Mr. RAKER. As a matter of public policy, Mr. Flournoy, ought we at this time to declare to the world that whenever any countries are at war our men may leave this country and renounce their allegiance and go over and fight and come back and still remain citizens or become citizens without any time limit or anything of that sort? Do you think the Government's policy ought to inculcate any such idea as that in its citizens; that its citizenship is to be so lightly held?

Mr. FLOURNOY. In the first place, they did not specifically or intentionally renounce their allegiance to the United States.

Mr. RAKER. But that must be assumed. It can not be assumed that 45,000 men were so dense as to language and as to their rights as citizens that they did not know what they were doing. I can not conceive that that is possible.

Mr.

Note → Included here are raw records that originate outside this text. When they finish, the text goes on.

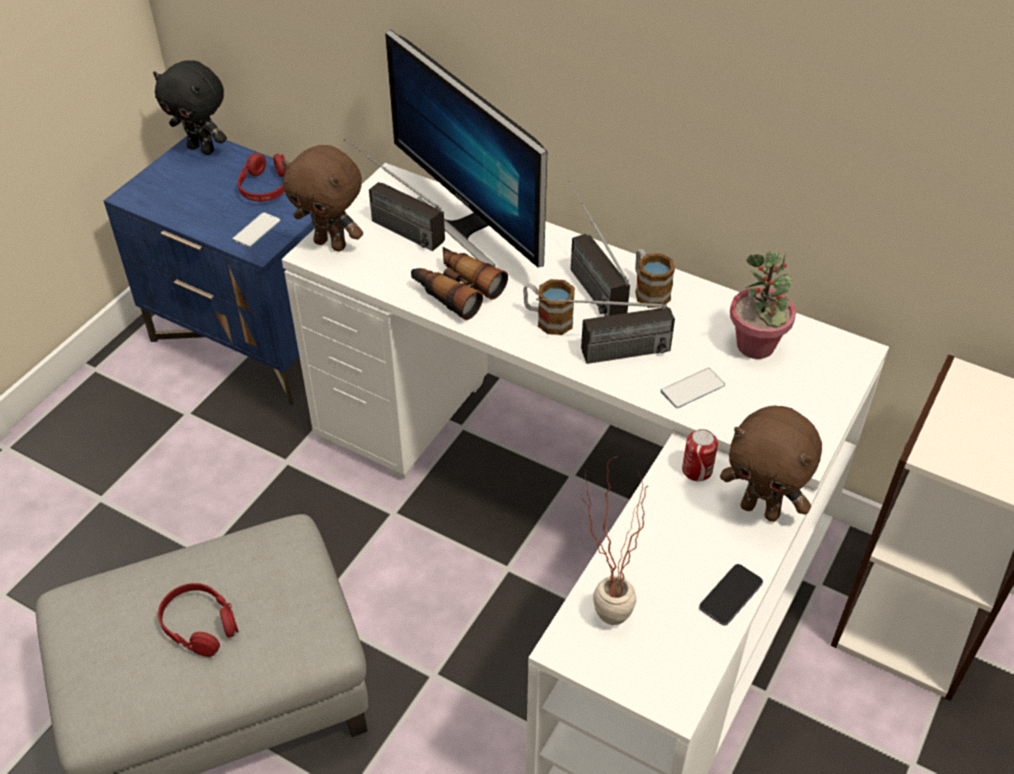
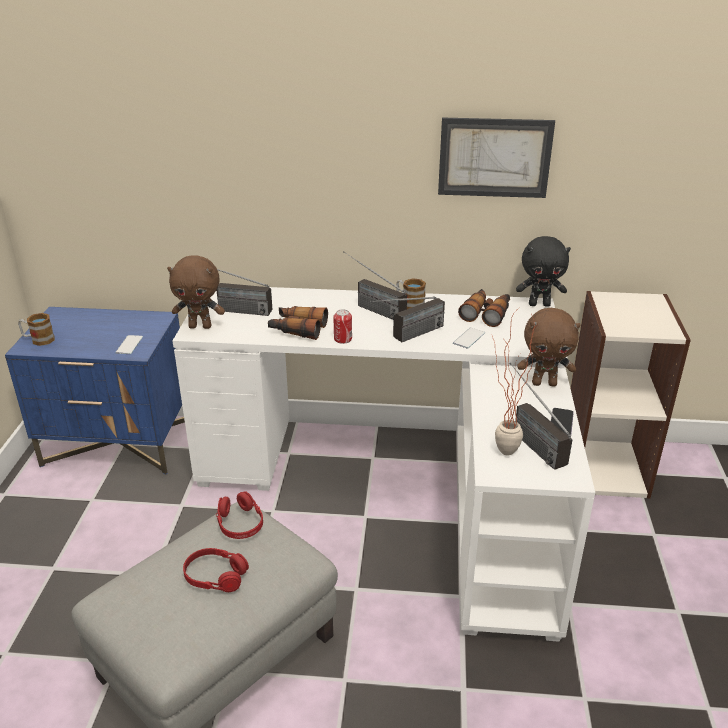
camera: 25 degrees left, 15 degrees down
(202, 149) = (61, 315): black plush toy -> black plush toy (539, 304)
(265, 187) = (120, 323): red headphones -> red headphones (240, 523)
(469, 225) = (282, 300): monitor -> none
(547, 319) = (363, 329): mug -> mug (38, 340)
(658, 605) = (527, 439): none -> radio
(697, 470) = (496, 376): can -> can (343, 339)
(756, 346) = (486, 313): potted plant -> binoculars
(825, 104) = (494, 157): none -> picture

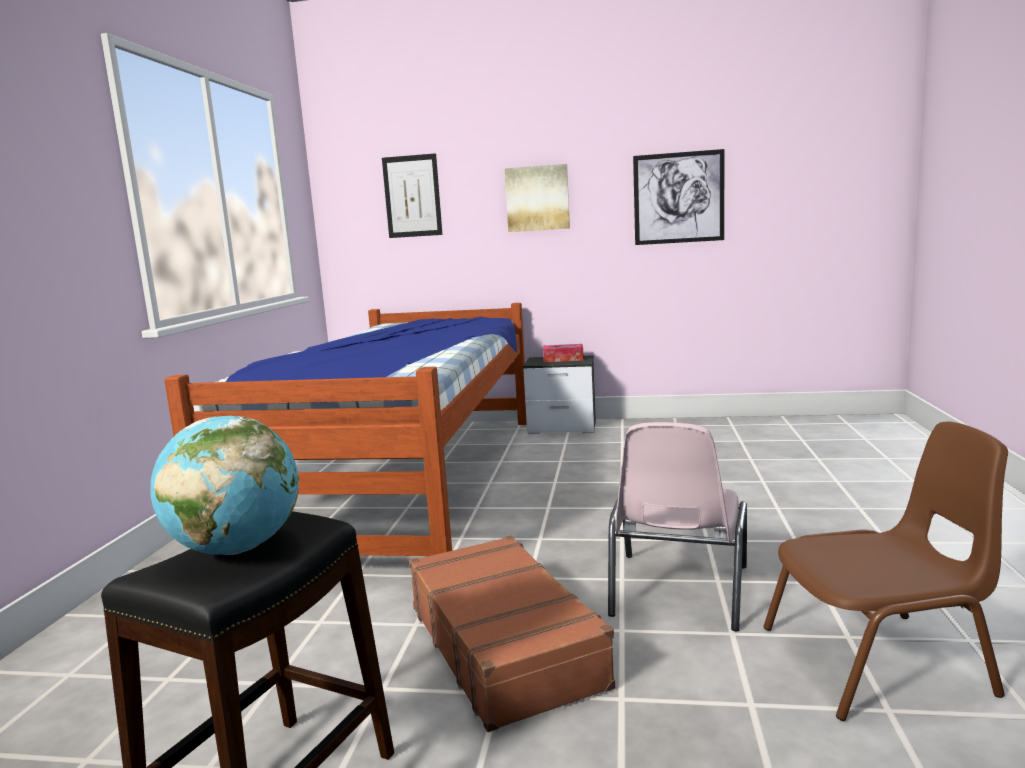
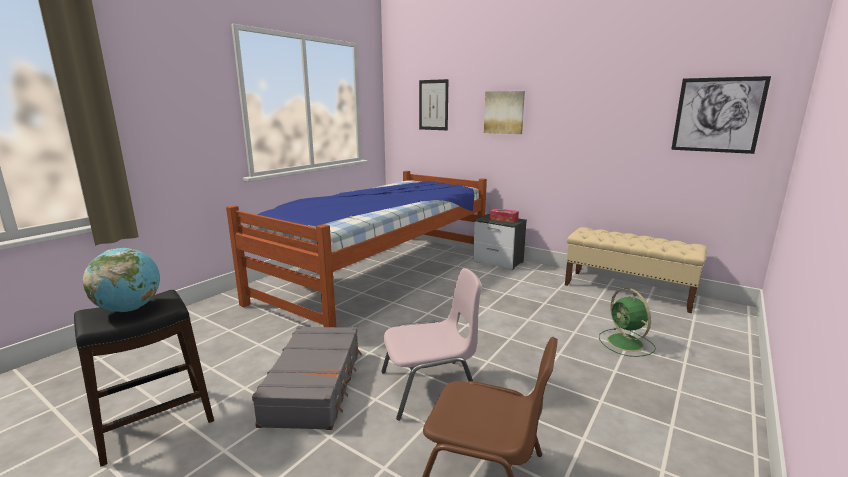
camera: 25 degrees right, 5 degrees up
(505, 644) = (315, 385): brown suitcase -> grey suitcase
(677, 591) = (430, 388): pink chair -> pink chair turned 150 degrees counterclockwise
(678, 198) = (597, 120): picture -> picture (717, 115)
(761, 426) = (628, 291): none -> beige bench
(832, 478) = (626, 343): none -> green fan

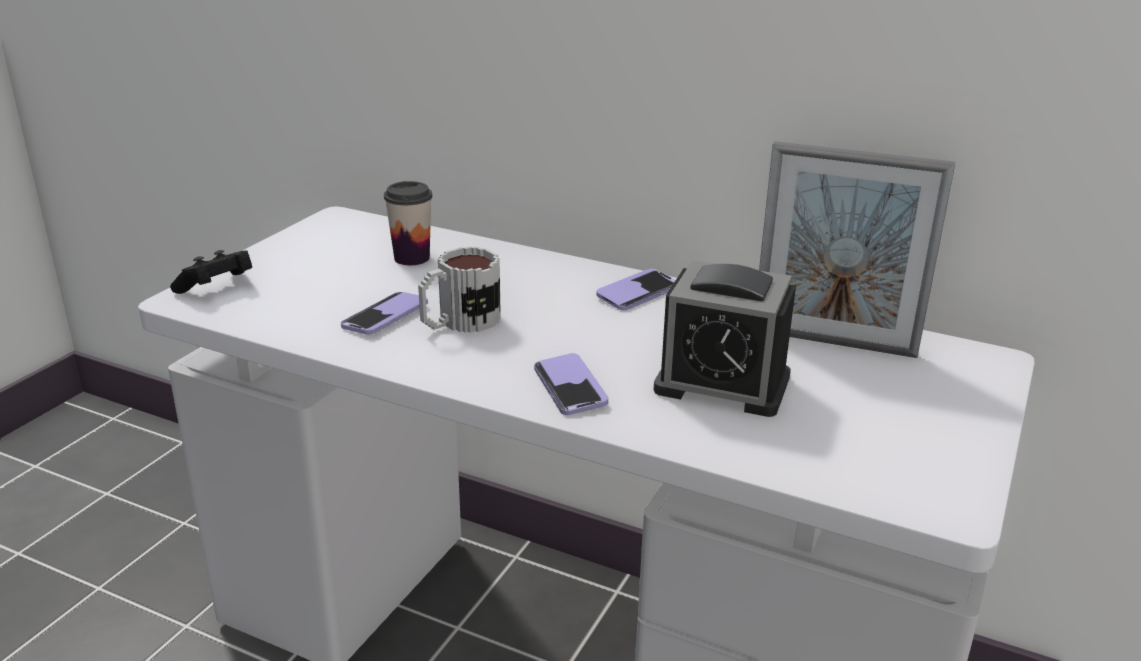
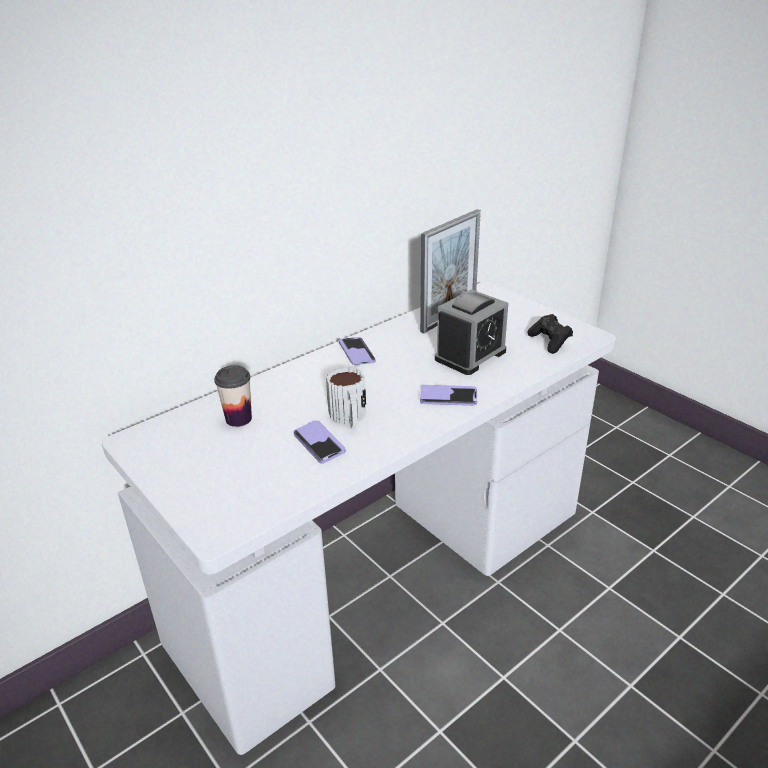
camera: 65 degrees left, 5 degrees up
(217, 288) = (210, 514): black game controller -> black game controller (550, 342)

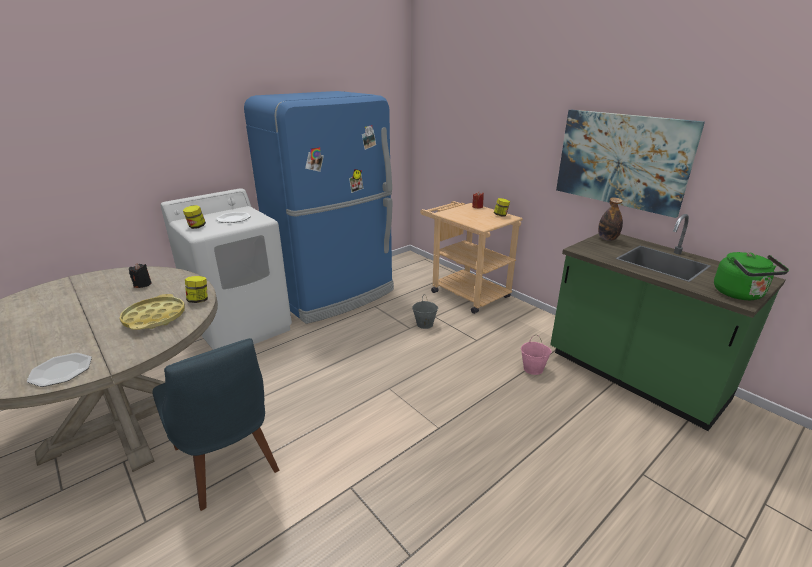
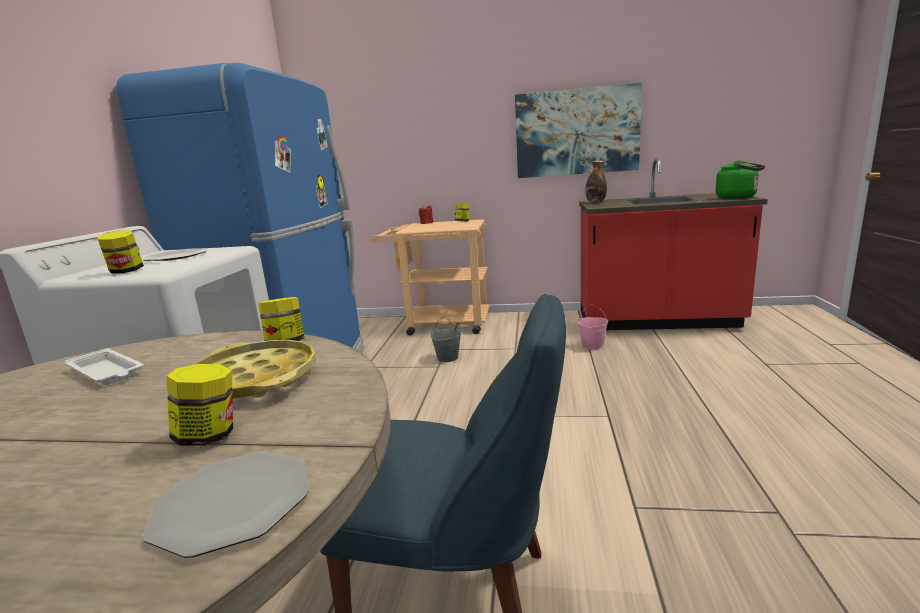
camera: 40 degrees left, 10 degrees down
(101, 339) = (209, 436): none -> jar
(142, 284) = (107, 372): black candle -> white tray
(633, 377) = (657, 321): green counter -> red counter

KNUTSON. But this point ought to be taken into consideration: You must remember that Germany committed outrages against us for several years. For instance, the sinking of the Lusitania was a great incentive for red-blooded young Americans to go over there and avenge the killing of our women and children.

Mr. RAKER. Then your theory is that while we remain neutral as a country that the men should take it into their own hands and renounce their allegiance to this country as American citizens, and say, "Notwithstanding my country is neutral and my Nation is neutral. I am going to abandon my country and fight for another country." Is not that the real purport of it, Mr. Flournoy?

Mr. KNUTSON. The boys at Lexington did practically that. Mr. SIEGEL. If there is no objection, Mr. Crist, of the Labor Department, could probably answer that question.